Appearing on MSNBC's "Hardball with Chris Matthews," the former New York City mayor was asked whether Trump still believes the incendiary claims about Obama's citizenship that, in part, fueled his entrance into politics. Giuliani spoke for Trump, saying he now accepts the legitimacy of Obama's presidency.
"Donald Trump believes now that (Obama) was born in the United States," Giuliani said. "I believe it. He believes it. We all believe it. It took a long time to get out."
Giuliani was pressed by the host on whether he had actually spoken to Trump about the issue.
"As per Donald Trump," he told Matthews. "He has told me that he is proud of the fact that he finally got Obama to produce his birth certificate."

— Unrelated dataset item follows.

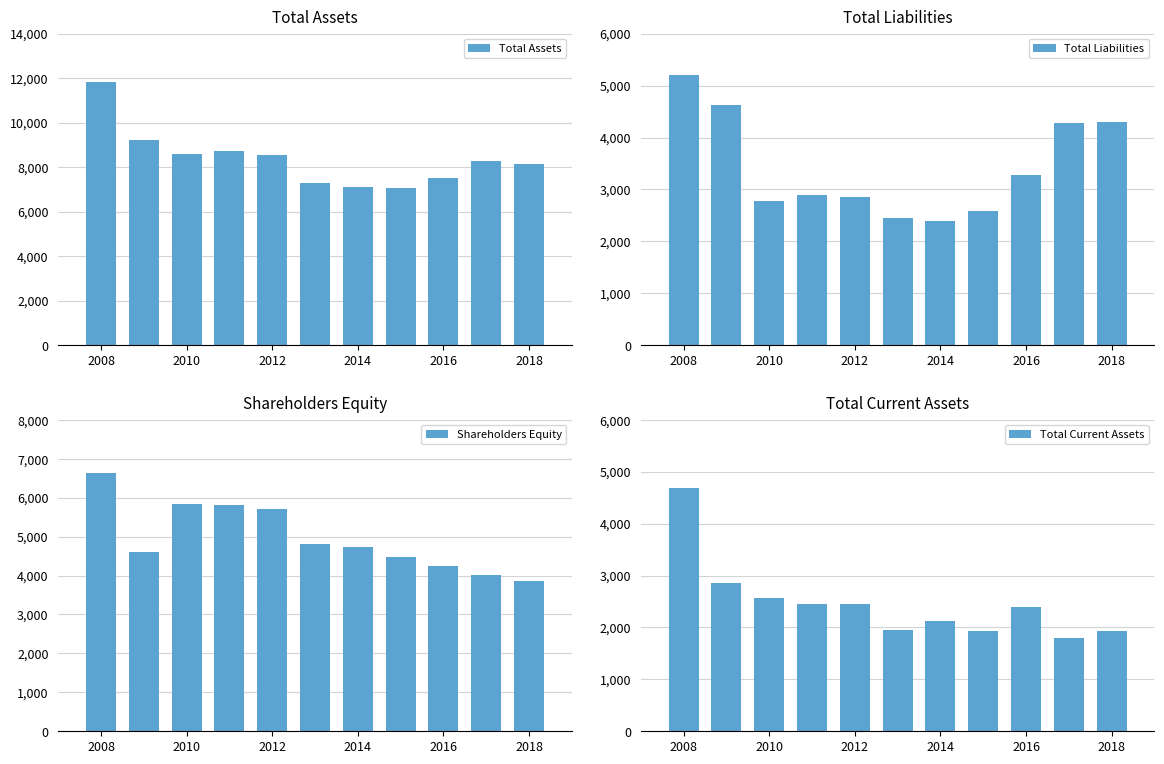

At how many categories does at least one series exceed 3863?

11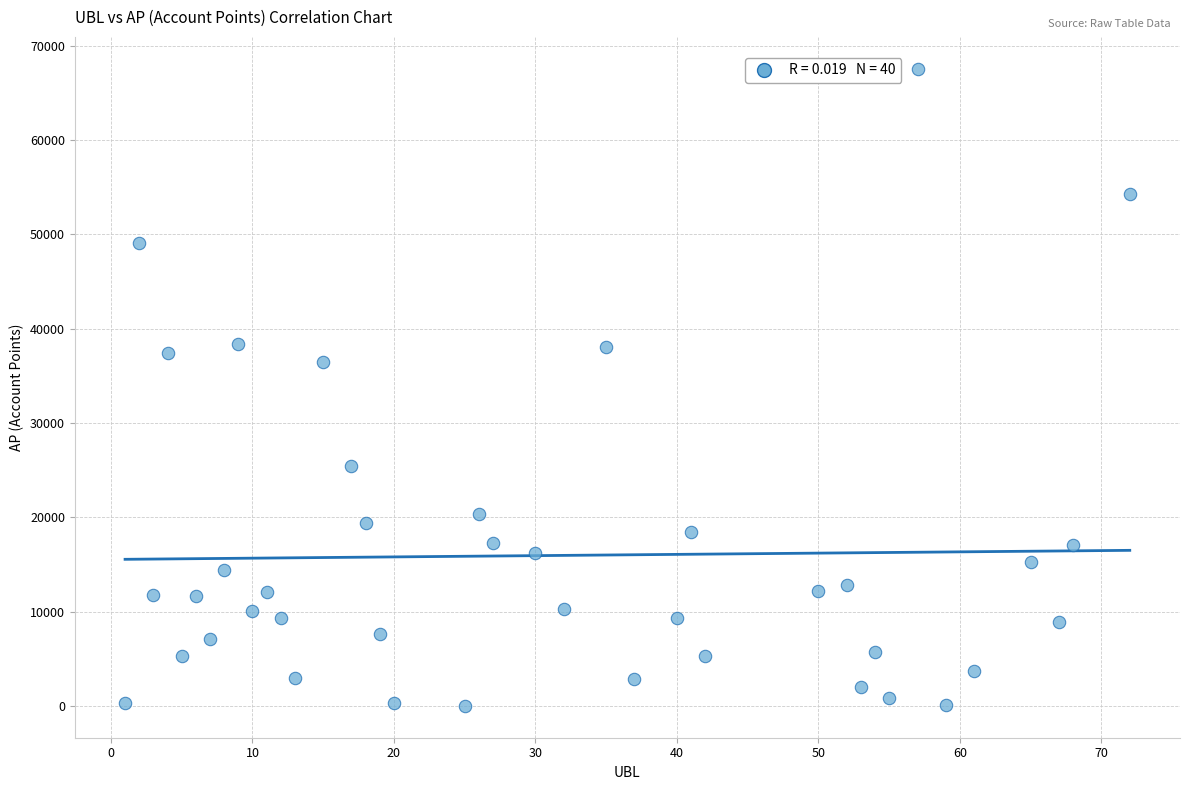

What Y value in the scatter plot is closest to 33789?

36429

Trump's campaign manager, Kellyanne Conway, echoed Giuliani in an interview Friday on "New Day" on CNN. "He believes President Obama was born here," she said. "There's no question to me he was born in the United States, but he's not been a particularly effective president, and that's what this campaign is about."
CNN has reached out to the Trump campaign for confirmation of Giuliani's comments.
Giuliani also continued to argue that it was Hillary Clinton's 2008 presidential campaign -- and not Trump -- that had initiated questions about Obama's citizenship, though when he was asked for evidence of that claim, Giuliani demurred.
"I believe (Trump) picked up on what Hillary Clinton's campaign said. He pushed Obama. Obama finally produced the birth certificate and it showed he was born in Hawaii. Therefore he's an American citizen."
As both CNN and FactCheck.org have reported before,
there's no proof Clinton had anything to do with the claims that Obama wasn't born in the United States and thus was ineligible to be president. The mainstreaming of conspiracy theories about Obama's birthplace was significantly driven by Trump himself,
who eagerly embraced rumors in various media appearances throughout the 2012 election.
The issue of Trump questioning Obama's citizenship was resurfaced this week as a result of an interview Trump did with Fox News' Bill O'Reilly on Tuesday. The Fox host had asked Trump if he thought his association with the "birther" movement, and the suggestion that the first black president may be illegitimate, contributed to his low poll numbers among black voters.
"I don't know, I have no idea," Trump replied. "I just don't bother talking about it but I don't know. I guess with maybe some, I don't know why, I really don't know why. You're the first one that's brought that up in a while."